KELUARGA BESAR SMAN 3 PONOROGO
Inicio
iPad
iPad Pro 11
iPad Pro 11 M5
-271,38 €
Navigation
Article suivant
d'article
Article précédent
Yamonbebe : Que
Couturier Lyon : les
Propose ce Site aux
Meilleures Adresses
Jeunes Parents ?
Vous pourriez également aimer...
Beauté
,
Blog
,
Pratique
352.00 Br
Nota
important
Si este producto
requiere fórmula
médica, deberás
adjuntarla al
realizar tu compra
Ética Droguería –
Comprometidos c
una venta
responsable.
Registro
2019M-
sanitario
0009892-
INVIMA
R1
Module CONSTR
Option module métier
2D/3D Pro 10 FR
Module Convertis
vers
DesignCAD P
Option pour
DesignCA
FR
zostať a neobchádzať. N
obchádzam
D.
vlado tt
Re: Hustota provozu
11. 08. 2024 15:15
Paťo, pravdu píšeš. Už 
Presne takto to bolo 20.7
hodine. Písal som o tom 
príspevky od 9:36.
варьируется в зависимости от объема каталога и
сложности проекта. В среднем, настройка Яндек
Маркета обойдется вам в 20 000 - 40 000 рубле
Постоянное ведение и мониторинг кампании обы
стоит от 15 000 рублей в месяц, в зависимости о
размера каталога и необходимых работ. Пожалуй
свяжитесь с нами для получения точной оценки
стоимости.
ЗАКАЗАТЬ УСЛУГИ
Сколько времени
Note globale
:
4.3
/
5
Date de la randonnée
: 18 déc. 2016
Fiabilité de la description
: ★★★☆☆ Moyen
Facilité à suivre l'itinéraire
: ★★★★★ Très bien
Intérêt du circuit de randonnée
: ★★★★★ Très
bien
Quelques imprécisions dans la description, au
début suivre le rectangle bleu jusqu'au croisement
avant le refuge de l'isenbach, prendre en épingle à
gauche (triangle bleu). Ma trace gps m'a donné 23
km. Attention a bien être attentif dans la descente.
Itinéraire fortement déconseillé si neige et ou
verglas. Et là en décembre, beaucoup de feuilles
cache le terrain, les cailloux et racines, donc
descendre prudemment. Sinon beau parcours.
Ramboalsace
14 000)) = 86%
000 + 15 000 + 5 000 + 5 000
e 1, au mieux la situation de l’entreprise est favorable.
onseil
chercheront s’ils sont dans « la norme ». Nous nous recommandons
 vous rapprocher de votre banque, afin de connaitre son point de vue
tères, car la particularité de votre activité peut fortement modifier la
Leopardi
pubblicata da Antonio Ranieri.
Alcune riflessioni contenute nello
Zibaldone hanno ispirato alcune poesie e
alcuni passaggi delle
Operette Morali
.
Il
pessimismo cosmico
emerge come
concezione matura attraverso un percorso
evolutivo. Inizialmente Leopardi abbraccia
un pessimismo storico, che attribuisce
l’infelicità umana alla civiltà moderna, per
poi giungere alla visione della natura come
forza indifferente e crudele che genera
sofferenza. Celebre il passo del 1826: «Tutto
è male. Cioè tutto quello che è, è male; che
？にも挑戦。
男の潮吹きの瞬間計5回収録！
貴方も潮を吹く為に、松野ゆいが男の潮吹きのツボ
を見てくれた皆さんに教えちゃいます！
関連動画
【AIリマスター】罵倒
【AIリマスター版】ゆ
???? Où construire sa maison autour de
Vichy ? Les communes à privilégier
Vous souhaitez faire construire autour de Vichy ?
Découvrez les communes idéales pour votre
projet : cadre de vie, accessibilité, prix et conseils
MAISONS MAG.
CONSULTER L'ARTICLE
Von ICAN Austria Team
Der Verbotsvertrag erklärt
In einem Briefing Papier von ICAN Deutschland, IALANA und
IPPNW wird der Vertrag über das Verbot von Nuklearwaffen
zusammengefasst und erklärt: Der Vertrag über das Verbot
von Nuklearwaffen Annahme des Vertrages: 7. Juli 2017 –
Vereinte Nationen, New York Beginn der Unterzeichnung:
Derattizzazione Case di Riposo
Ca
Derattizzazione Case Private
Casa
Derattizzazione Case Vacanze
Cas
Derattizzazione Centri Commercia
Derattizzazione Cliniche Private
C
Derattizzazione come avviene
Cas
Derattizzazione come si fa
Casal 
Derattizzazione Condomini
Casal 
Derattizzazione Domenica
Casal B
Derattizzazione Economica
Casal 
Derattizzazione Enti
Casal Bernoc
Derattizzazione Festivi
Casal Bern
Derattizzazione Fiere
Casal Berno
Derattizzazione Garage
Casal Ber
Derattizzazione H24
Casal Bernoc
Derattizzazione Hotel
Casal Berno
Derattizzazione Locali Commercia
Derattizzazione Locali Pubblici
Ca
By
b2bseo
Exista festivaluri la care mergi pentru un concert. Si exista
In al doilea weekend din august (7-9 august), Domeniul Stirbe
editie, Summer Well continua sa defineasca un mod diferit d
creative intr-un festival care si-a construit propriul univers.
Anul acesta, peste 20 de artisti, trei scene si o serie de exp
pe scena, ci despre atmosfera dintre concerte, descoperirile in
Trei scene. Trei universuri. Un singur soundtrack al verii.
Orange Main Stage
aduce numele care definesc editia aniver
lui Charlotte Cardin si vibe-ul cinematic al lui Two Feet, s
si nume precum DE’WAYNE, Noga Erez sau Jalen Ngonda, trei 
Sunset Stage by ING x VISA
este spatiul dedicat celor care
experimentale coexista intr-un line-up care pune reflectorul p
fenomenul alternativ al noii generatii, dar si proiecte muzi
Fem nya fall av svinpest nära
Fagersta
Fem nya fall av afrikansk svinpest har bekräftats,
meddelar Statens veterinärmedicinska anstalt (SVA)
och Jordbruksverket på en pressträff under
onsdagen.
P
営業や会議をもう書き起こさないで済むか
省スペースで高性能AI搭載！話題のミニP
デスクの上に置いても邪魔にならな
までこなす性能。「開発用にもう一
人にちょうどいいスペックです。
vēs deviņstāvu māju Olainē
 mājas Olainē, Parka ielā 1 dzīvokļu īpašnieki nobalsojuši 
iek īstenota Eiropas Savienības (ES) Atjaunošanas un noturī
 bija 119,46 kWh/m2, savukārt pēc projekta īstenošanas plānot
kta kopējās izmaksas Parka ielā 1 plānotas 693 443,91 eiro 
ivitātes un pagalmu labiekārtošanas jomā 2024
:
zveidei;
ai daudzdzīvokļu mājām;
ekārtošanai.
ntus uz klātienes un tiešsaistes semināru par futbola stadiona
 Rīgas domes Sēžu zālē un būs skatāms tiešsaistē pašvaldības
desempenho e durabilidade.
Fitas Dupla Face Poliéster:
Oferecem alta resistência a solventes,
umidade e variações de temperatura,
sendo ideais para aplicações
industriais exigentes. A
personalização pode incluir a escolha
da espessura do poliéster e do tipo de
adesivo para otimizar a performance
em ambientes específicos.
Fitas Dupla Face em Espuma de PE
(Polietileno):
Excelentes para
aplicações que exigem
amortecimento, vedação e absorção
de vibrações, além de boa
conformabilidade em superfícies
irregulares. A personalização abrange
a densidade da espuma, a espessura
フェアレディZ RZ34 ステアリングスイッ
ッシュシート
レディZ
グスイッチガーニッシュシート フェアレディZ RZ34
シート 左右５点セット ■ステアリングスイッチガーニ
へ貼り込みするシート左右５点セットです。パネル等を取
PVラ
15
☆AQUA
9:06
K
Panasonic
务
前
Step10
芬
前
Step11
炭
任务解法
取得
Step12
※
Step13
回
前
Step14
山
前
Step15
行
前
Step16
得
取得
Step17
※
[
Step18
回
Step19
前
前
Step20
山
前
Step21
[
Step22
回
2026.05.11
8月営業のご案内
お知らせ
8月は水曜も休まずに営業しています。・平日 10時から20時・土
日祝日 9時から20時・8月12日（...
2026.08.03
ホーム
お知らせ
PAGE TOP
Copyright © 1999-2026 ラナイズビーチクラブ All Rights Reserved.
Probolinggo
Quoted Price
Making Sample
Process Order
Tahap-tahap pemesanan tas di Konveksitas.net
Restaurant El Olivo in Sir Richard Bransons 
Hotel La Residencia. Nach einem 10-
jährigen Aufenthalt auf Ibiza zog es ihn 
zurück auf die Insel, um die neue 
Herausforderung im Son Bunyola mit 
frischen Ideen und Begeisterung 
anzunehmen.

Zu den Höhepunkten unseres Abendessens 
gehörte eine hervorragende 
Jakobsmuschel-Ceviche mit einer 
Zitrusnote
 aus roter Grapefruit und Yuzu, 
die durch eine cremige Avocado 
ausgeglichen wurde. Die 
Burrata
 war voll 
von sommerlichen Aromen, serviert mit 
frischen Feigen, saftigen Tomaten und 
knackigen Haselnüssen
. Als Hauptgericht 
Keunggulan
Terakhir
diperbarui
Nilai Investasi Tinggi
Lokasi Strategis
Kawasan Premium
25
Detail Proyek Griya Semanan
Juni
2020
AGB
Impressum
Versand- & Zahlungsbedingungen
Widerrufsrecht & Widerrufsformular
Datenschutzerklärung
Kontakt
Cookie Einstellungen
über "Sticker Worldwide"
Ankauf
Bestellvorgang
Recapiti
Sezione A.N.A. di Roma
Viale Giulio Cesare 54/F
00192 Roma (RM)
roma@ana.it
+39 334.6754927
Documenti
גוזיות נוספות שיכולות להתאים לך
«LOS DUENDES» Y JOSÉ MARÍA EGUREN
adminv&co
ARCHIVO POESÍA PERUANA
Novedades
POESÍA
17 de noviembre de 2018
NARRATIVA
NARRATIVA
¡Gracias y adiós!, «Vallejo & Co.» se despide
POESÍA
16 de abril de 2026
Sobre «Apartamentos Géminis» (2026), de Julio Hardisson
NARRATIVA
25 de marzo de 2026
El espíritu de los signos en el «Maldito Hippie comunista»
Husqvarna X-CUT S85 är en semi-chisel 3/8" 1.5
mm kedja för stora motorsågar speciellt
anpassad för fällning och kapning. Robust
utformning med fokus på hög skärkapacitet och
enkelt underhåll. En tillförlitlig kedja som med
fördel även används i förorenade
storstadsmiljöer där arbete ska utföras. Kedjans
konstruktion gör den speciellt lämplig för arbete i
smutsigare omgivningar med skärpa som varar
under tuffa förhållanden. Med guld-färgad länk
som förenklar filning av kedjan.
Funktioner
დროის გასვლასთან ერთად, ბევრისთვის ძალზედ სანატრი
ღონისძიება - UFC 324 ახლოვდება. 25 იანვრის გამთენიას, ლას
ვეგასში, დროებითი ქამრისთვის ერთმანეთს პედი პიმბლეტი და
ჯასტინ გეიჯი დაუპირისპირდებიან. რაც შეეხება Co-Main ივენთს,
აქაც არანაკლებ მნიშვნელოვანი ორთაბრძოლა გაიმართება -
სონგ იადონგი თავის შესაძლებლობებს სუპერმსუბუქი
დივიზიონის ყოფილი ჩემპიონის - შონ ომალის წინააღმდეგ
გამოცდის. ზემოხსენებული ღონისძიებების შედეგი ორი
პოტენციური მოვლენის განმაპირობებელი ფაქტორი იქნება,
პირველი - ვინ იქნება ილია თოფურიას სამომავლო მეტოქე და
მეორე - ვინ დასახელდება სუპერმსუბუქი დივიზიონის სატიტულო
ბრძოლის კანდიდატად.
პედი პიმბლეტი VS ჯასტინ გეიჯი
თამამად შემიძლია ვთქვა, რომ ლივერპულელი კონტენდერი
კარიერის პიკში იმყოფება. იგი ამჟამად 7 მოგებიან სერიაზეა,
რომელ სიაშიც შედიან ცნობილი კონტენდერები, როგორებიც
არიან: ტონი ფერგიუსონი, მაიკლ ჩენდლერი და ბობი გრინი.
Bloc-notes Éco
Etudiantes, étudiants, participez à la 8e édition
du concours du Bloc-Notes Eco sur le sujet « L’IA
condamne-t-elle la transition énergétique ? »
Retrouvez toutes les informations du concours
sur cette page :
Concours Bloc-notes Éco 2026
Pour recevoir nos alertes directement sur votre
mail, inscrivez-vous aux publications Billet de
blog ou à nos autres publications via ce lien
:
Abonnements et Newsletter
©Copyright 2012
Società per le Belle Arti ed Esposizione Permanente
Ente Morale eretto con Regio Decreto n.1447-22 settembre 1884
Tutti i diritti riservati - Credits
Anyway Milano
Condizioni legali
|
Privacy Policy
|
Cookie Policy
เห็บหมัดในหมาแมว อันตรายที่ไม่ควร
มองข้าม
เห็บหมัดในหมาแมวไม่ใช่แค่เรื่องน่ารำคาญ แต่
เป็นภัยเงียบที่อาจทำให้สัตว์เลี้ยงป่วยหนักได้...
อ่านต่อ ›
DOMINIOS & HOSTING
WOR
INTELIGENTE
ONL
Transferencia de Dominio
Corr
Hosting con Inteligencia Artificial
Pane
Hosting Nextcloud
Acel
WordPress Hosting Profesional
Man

------------------------------------

Exercise: Find out how many lines in the data above hold the word "Leopardi". Write only the number.

The answer: 2